Hard Light Productions Forums

Modding, Mission Design, and Coding => FS2 Open Coding - The Source Code Project (SCP) => Topic started by: Topgun on July 25, 2007, 01:07:09 pm

Title: palette plus 8bit alpha in dds
Post by: Topgun on July 25, 2007, 01:07:09 pm
I am making an animated beam. grayscale color and needs alpha (there are black parts in the bitmap that cannot be transparent) I was wondering if there are platted dds with 8bit alpha. if not I will just use u8888.
Title: Re: palette plus 8bit alpha in dds
Post by: taylor on July 25, 2007, 01:33:38 pm
There is luminance alpha, a 16-bit format that is 8-bit grayscale plus 8-bit alpha.  It's not supported in the current code though (but I have added support for it in my Xt builds for eventual commit to CVS).

You are going to run into a bigger problem however, it's not going to blend properly.  Using a real alpha channel in beam effects is going to look bad at the point of impact.  Some day that might be fixed, but it's not likely to be any time soon.
Title: Re: palette plus 8bit alpha in dds
Post by: Topgun on July 25, 2007, 01:44:00 pm
darn, what do you think I should do?
Title: Re: palette plus 8bit alpha in dds
Post by: Hades on July 25, 2007, 01:53:09 pm
Is this this the beam you will Defeat Goober with? :nervous: Just don't use alpha.
Title: Re: palette plus 8bit alpha in dds
Post by: Topgun on July 25, 2007, 02:02:04 pm
shh, that's a secret :nervous:.

and how does the beam look bad when it has alpha? can you give me an example?
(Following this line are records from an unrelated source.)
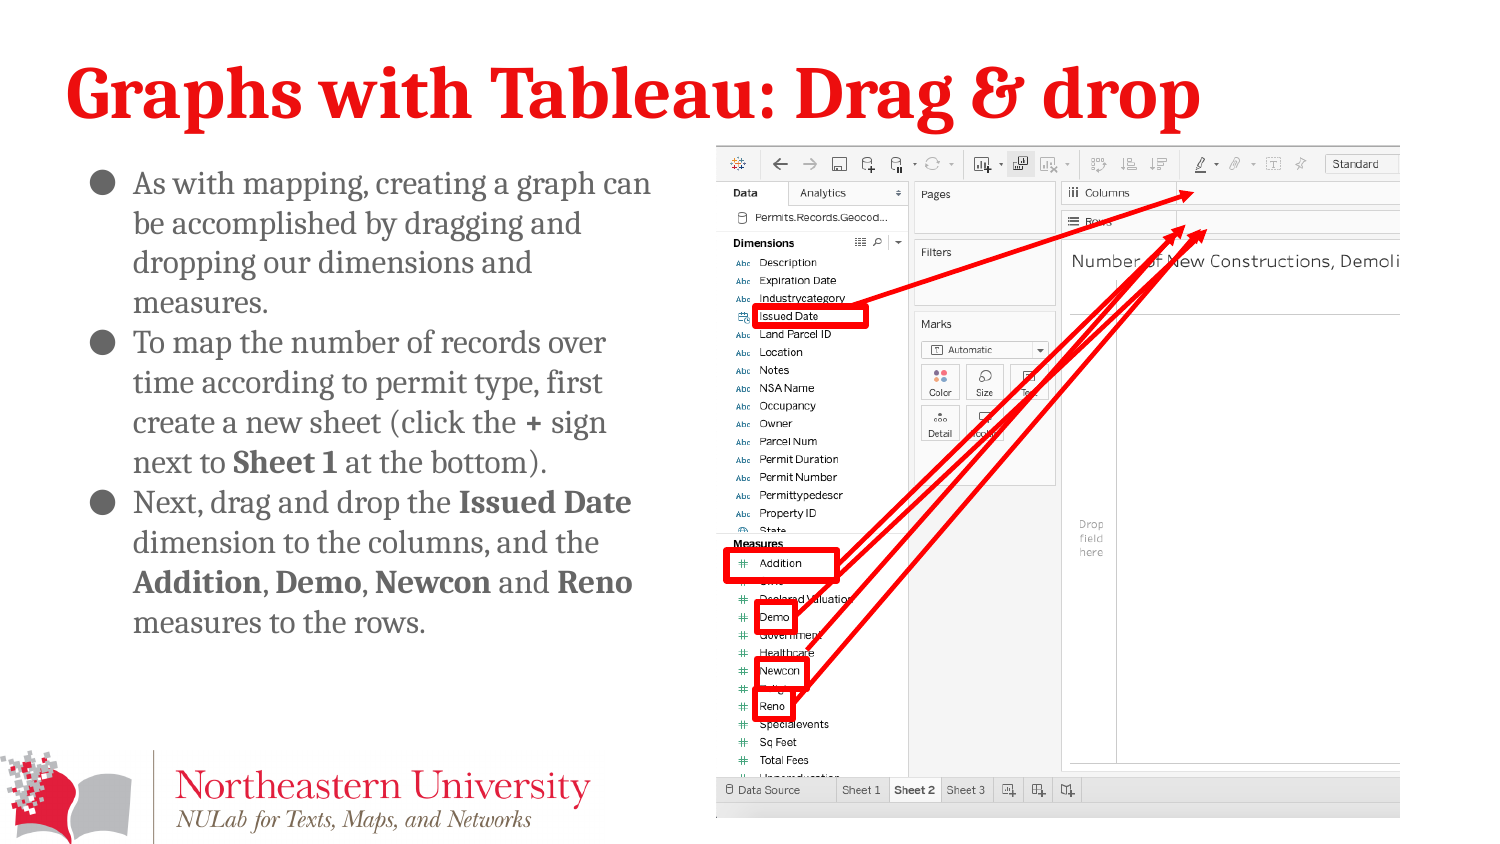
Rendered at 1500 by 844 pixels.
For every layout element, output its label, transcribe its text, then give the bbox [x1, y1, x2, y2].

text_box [716, 145, 1401, 818]
title Graphs with Tableau: Drag & drop [51, 28, 1449, 122]
picture [0, 750, 605, 844]
text_box As with mapping, creating a graph can be accomplished by dragging and dropping our dimensions and measures. To map the number of records over time according to permit type, first create a new sheet (click the + sign next to Sheet 1 at the bottom). Next, drag and drop the Issued Date dimension to the columns, and the Addition, Demo, Newcon and Reno measures to the rows. [71, 145, 668, 776]
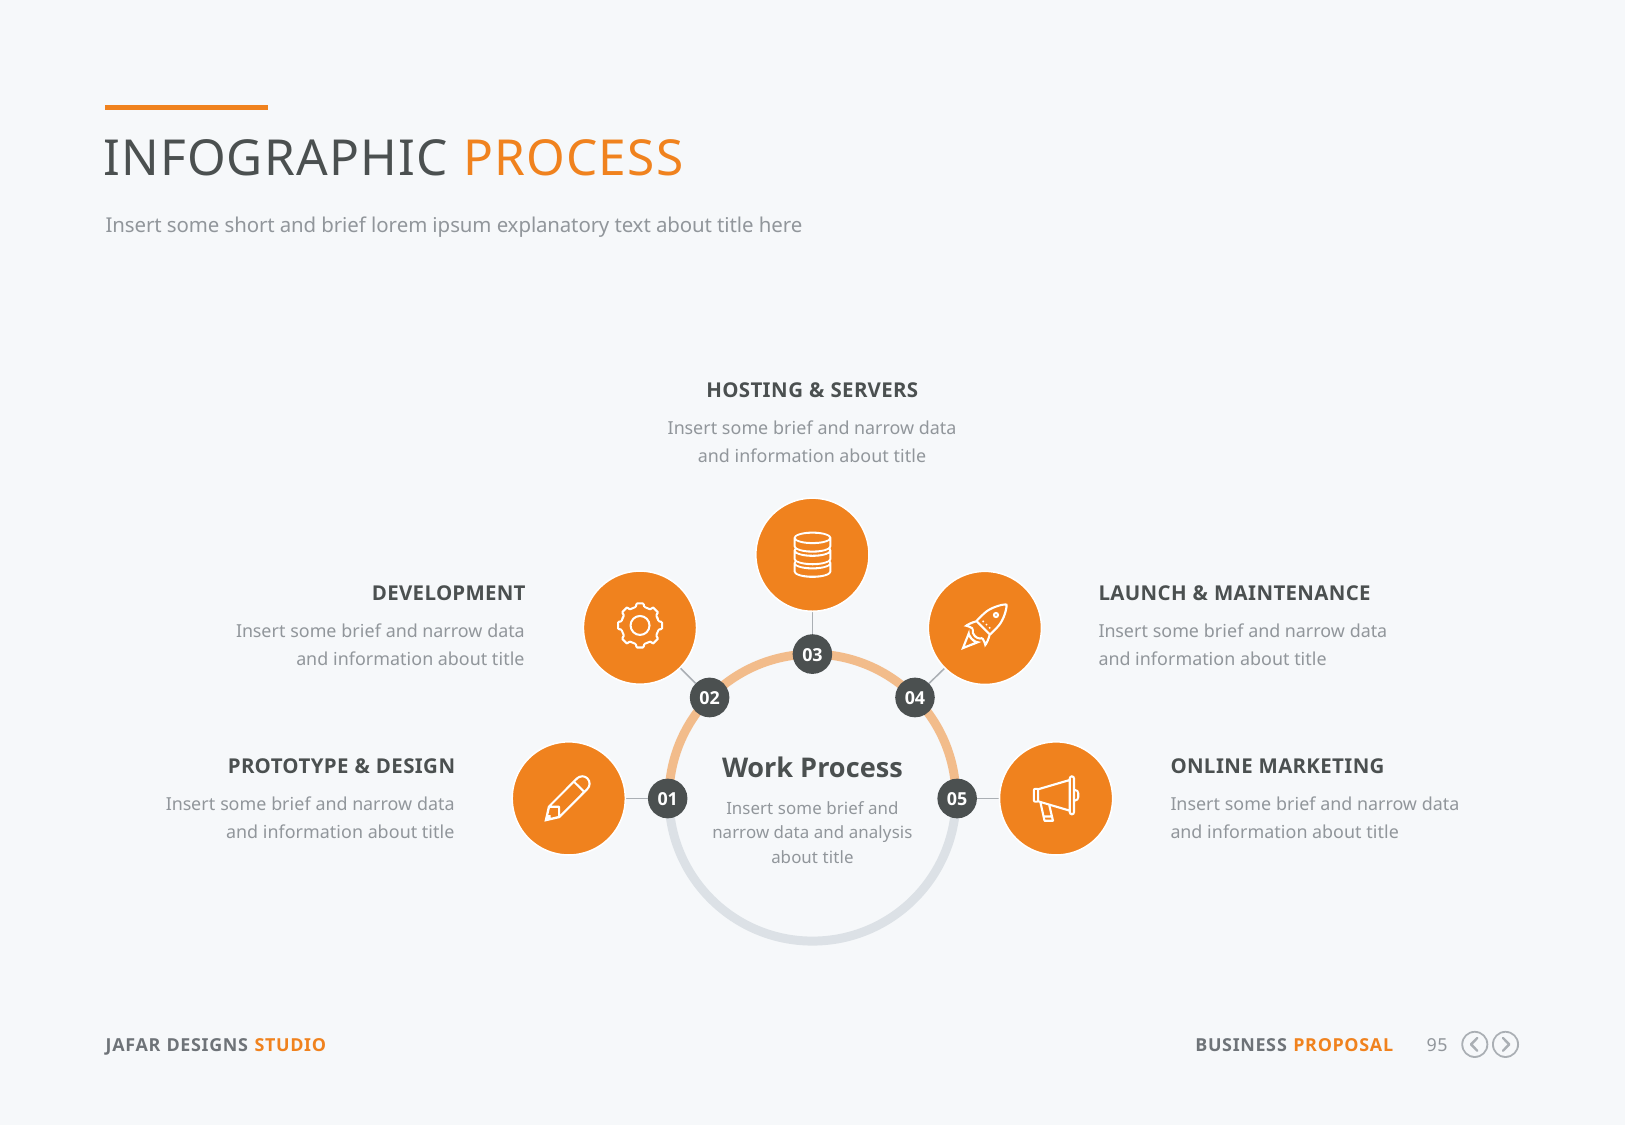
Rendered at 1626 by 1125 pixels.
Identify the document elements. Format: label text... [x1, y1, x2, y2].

text_box [926, 714, 960, 778]
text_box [139, 752, 456, 843]
list Insert some short and brief lorem ipsum explanatory text about title here [105, 209, 1519, 241]
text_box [709, 750, 916, 868]
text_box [1170, 752, 1487, 843]
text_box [654, 377, 971, 468]
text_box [512, 741, 626, 855]
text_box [895, 677, 935, 718]
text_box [755, 498, 869, 612]
text_box [665, 716, 699, 778]
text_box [209, 580, 526, 671]
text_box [928, 571, 1042, 685]
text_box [792, 634, 833, 674]
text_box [647, 778, 688, 819]
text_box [1098, 580, 1415, 671]
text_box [689, 677, 730, 718]
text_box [999, 741, 1113, 855]
list Infographic Process [103, 125, 1518, 188]
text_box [937, 778, 977, 819]
text_box [833, 651, 899, 686]
text_box [726, 651, 792, 686]
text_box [583, 571, 697, 685]
text_box [666, 819, 959, 946]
IE if it just looks "weird" then it might be a desired effect.
Title: Re: palette plus 8bit alpha in dds
Post by: taylor on July 25, 2007, 03:17:01 pm
and how does the beam look bad when it has alpha? can you give me an example? IE if it just looks "weird" then it might be a desired effect.
There is a screenshot somewhere, but I don't remember the thread that was in.  But if you want to see what it looks like, then just try it yourself.
Title: Re: palette plus 8bit alpha in dds
Post by: Herra Tohtori on July 25, 2007, 03:53:25 pm
(http://img128.imageshack.us/img128/893/bfred1jw1.jpg)

That's what alpha blended beams will look like. The brightness is not what it should be and the beam is actually less luminous than the explosion behind it which makes the beam kinda "shadow" it's background, which looks bad.

Use additive blending to avoid it. That is, make black the background colour of the texture and leave the edges black.